### Dataset content
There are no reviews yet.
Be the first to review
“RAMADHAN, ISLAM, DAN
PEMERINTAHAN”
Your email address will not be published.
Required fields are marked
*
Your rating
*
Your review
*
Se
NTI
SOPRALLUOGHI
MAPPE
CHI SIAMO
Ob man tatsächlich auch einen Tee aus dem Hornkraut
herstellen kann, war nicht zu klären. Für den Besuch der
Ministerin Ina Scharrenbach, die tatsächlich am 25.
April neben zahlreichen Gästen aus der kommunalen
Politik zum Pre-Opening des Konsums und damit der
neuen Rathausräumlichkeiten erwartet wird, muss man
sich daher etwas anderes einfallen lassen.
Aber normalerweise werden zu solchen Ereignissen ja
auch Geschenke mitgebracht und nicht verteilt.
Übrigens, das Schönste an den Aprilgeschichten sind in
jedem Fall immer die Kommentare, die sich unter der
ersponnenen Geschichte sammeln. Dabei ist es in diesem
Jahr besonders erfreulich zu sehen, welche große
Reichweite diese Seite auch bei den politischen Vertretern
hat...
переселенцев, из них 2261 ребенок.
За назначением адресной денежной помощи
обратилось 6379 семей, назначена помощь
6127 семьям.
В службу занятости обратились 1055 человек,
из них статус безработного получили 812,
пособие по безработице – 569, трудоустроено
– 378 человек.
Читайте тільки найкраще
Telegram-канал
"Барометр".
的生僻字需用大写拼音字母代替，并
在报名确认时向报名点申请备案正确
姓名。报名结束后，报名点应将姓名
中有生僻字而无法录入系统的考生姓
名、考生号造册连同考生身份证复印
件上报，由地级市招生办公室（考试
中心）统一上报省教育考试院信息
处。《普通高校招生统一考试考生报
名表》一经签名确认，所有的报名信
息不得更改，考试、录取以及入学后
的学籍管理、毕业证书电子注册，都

...

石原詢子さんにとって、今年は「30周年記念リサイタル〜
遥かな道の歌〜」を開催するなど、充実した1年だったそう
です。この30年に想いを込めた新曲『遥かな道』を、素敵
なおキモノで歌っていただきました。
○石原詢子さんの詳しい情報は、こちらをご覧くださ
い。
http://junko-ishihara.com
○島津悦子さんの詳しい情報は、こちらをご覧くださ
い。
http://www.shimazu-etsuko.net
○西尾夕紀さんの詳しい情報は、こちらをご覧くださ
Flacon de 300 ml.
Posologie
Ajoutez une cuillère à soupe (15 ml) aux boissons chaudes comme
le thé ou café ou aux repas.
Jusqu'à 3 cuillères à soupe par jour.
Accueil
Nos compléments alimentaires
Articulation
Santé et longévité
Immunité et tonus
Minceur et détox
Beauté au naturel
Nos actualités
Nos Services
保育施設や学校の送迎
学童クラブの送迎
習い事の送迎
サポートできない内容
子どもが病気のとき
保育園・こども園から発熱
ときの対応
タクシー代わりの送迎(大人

* * *

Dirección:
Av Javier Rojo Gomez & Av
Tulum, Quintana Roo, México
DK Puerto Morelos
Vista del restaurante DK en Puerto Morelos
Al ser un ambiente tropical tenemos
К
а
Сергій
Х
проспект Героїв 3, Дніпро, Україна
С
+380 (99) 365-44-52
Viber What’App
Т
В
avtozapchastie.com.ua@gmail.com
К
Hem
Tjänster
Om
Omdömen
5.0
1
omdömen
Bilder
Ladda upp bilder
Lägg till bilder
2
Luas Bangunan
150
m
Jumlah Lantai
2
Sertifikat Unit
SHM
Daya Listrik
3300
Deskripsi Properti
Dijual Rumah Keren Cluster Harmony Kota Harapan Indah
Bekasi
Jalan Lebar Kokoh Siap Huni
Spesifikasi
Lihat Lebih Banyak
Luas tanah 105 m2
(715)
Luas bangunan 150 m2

### Brief
Copy out everything from the line containing "石原詢子さんにとって、今年は「30周年記念リサイタル〜" down to the line containing "Flacon de 300 ml.", swapping "詳しい情報" for "最新情報" throughout and changing nothing else.

### Response below
石原詢子さんにとって、今年は「30周年記念リサイタル〜
遥かな道の歌〜」を開催するなど、充実した1年だったそう
です。この30年に想いを込めた新曲『遥かな道』を、素敵
なおキモノで歌っていただきました。
○石原詢子さんの最新情報は、こちらをご覧くださ
い。
http://junko-ishihara.com
○島津悦子さんの最新情報は、こちらをご覧くださ
い。
http://www.shimazu-etsuko.net
○西尾夕紀さんの最新情報は、こちらをご覧くださ
Flacon de 300 ml.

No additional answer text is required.